La préfecture des Côtes-d'Armor met en demeure l'équarrisseur SecAnim de réduire ses nuisances

C'est une course contre la montre qui s'engage pour SecAnim à Plouvara. Par un arrêté signé le 21 août, le préfet des Côtes-d'Armor met en demeure l'exploitant de cette usine d'équarrissage de rétablir, d'ici au 3 septembre, le bon fonctionnement de son installation et de faire cesser les nuisances environnementales et olfactives signalées depuis plusieurs semaines. Le contexte est exceptionnel. Depuis juin, les fortes chaleurs ont entraîné une « mortalité massive inhabituelle » dans les élevages de l'ouest de la France. Mais à partir de la mi-juillet, la capacité de l'usine a diminué, provoquant des retards de traitement et une accumulation de matières sur le site.
Des anomalies relevées lors des contrôles
Lors de contrôles réalisés les 10 juillet et 20 août, les inspecteurs de la Direction départementale de la protection des populations (DDPP) ont constaté plusieurs dysfonctionnements. Des cadavres d'animaux étaient notamment entreposés à l'air libre, en dehors du hall de réception. Des bennes d'équarrissage pleines étaient également stockées temporairement à l'extérieur, certaines sans fermeture étanche. Dans le hall de réception, plusieurs portes escamotables étaient maintenues ouvertes et l'une d'elles était cassée. Dans la zone de cuisson et de traitement, des portes étaient également ouvertes. Au-delà du site, ces dysfonctionnements se font sentir dans les communes voisines. La préfecture fait état d'un « nombre important d'appels de plaintes » concernant les odeurs.

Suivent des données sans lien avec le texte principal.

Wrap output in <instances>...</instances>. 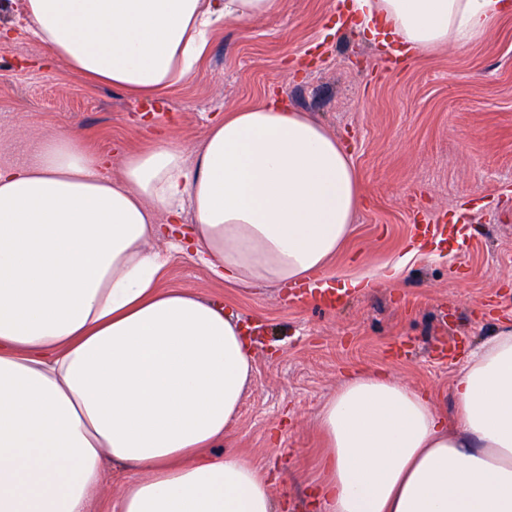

Une capacité de traitement à rétablir
SecAnim a pris plusieurs mesures pour soulager ses installations : limitation des volumes entrant sur le site, délestage vers d'autres usines d'équarrissage, recours à des capacités de traitement extérieures ou transfert de condensats vers d'autres stations d'épuration. Mais la préfecture considère qu'elles n'ont pas permis de revenir à un fonctionnement normal. L'arrêté impose donc à l'exploitant de sortir les cadavres et matières odorantes stockés à l'extérieur, de respecter les délais de collecte et de stockage, de maintenir fermées les portes des halls et d'effectuer les réparations nécessaires. Il doit aussi rétablir une capacité de traitement suffisante pour que les matières ne restent pas plus de 24 heures sur le site. Dans les six mois, l'entreprise devra réaliser une étude de dispersion des odeurs et présenter un plan d'action pour gérer son activité dans ces conditions. La préfecture rappelle que le non-respect de ces prescriptions peut conduire à des sanctions administratives, allant notamment de la consignation à la suspension de l'activité.